Start of Block

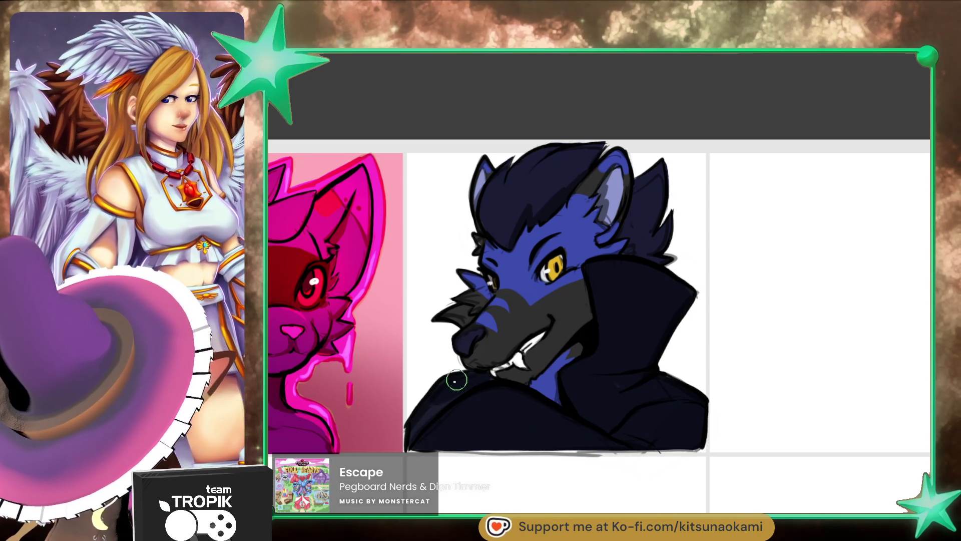
{"action": "key", "text": "bracketright"}
{"action": "key", "text": "bracketright"}
{"action": "key", "text": "bracketright"}
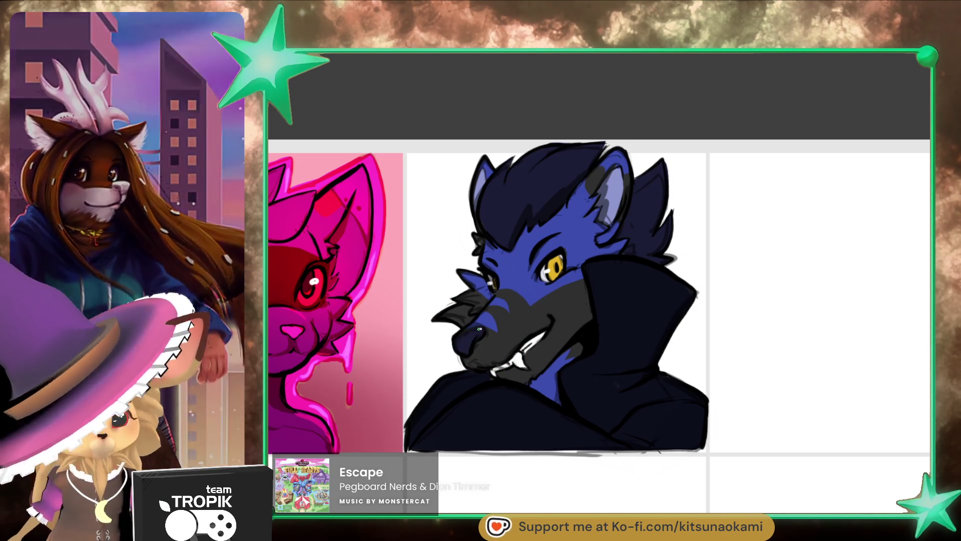
{"action": "scroll", "coordinate": [601, 370], "scroll_direction": "down", "scroll_amount": 1}
{"action": "scroll", "coordinate": [621, 375], "scroll_direction": "up", "scroll_amount": 2}
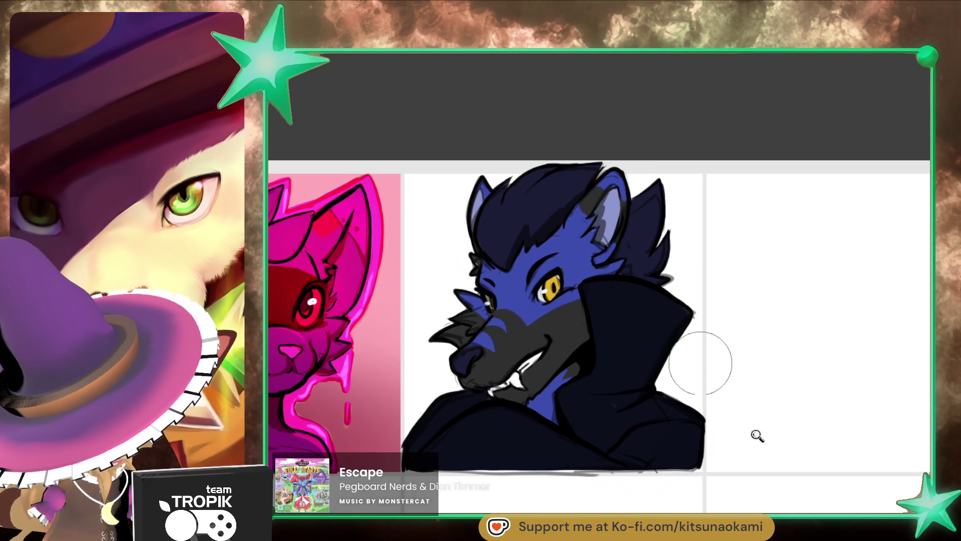
{"action": "scroll", "coordinate": [755, 435], "scroll_direction": "up", "scroll_amount": 2}
{"action": "left_click_drag", "start_coordinate": [766, 482], "coordinate": [794, 429]}
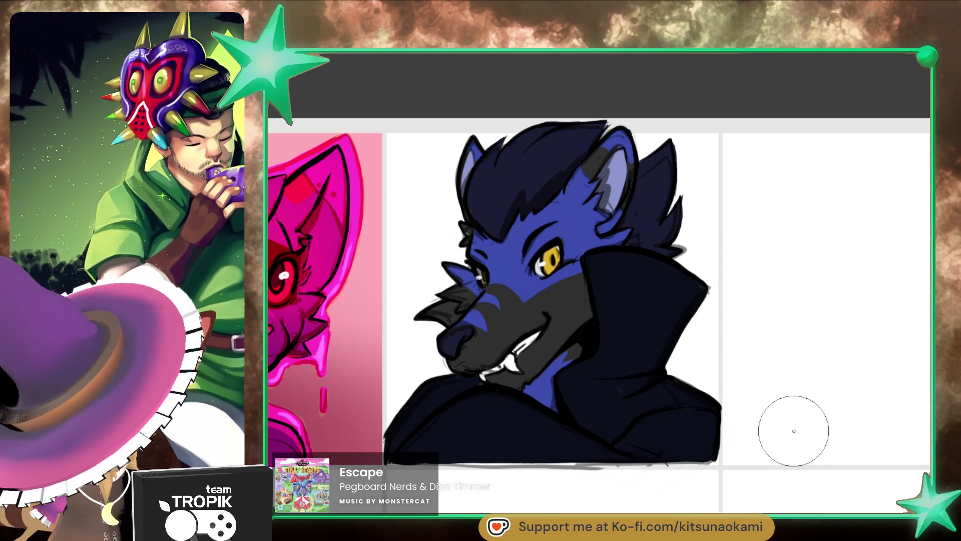
{"action": "left_click_drag", "start_coordinate": [685, 355], "coordinate": [688, 354]}
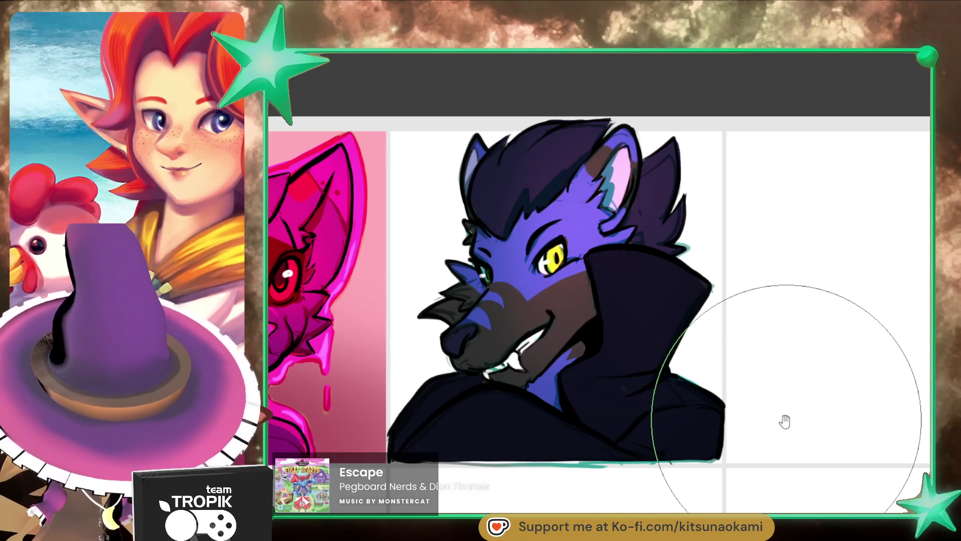
- Sample two face colours and brush lighter purple highlights along the upper and lower coat collar
{"action": "left_click_drag", "start_coordinate": [785, 421], "coordinate": [792, 425]}
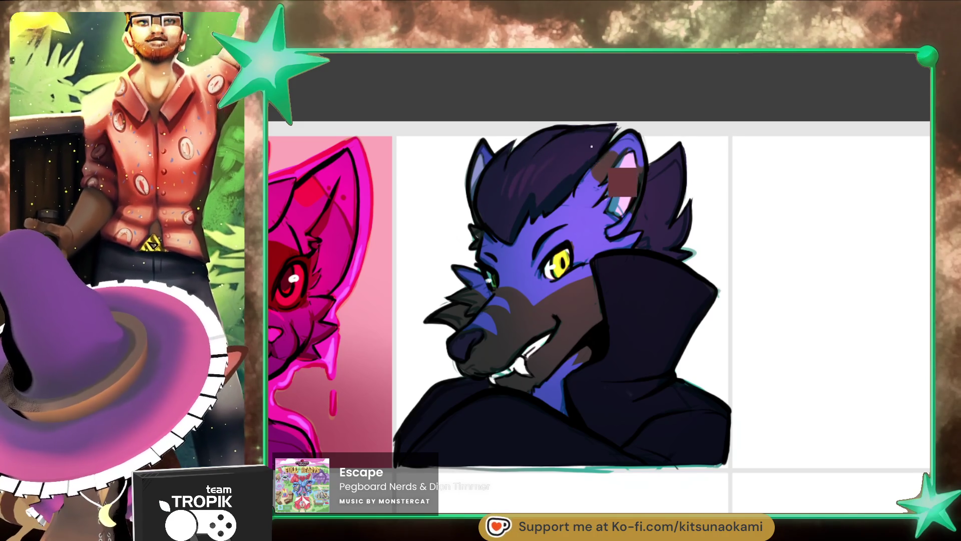
{"action": "left_click", "coordinate": [627, 252], "text": "ctrl"}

End of Block

* Task prompt *
Look through the entries and find each line that has the string "scroll". Copy those lines.

* Task solution *
{"action": "scroll", "coordinate": [601, 370], "scroll_direction": "down", "scroll_amount": 1}
{"action": "scroll", "coordinate": [621, 375], "scroll_direction": "up", "scroll_amount": 2}
{"action": "scroll", "coordinate": [755, 435], "scroll_direction": "up", "scroll_amount": 2}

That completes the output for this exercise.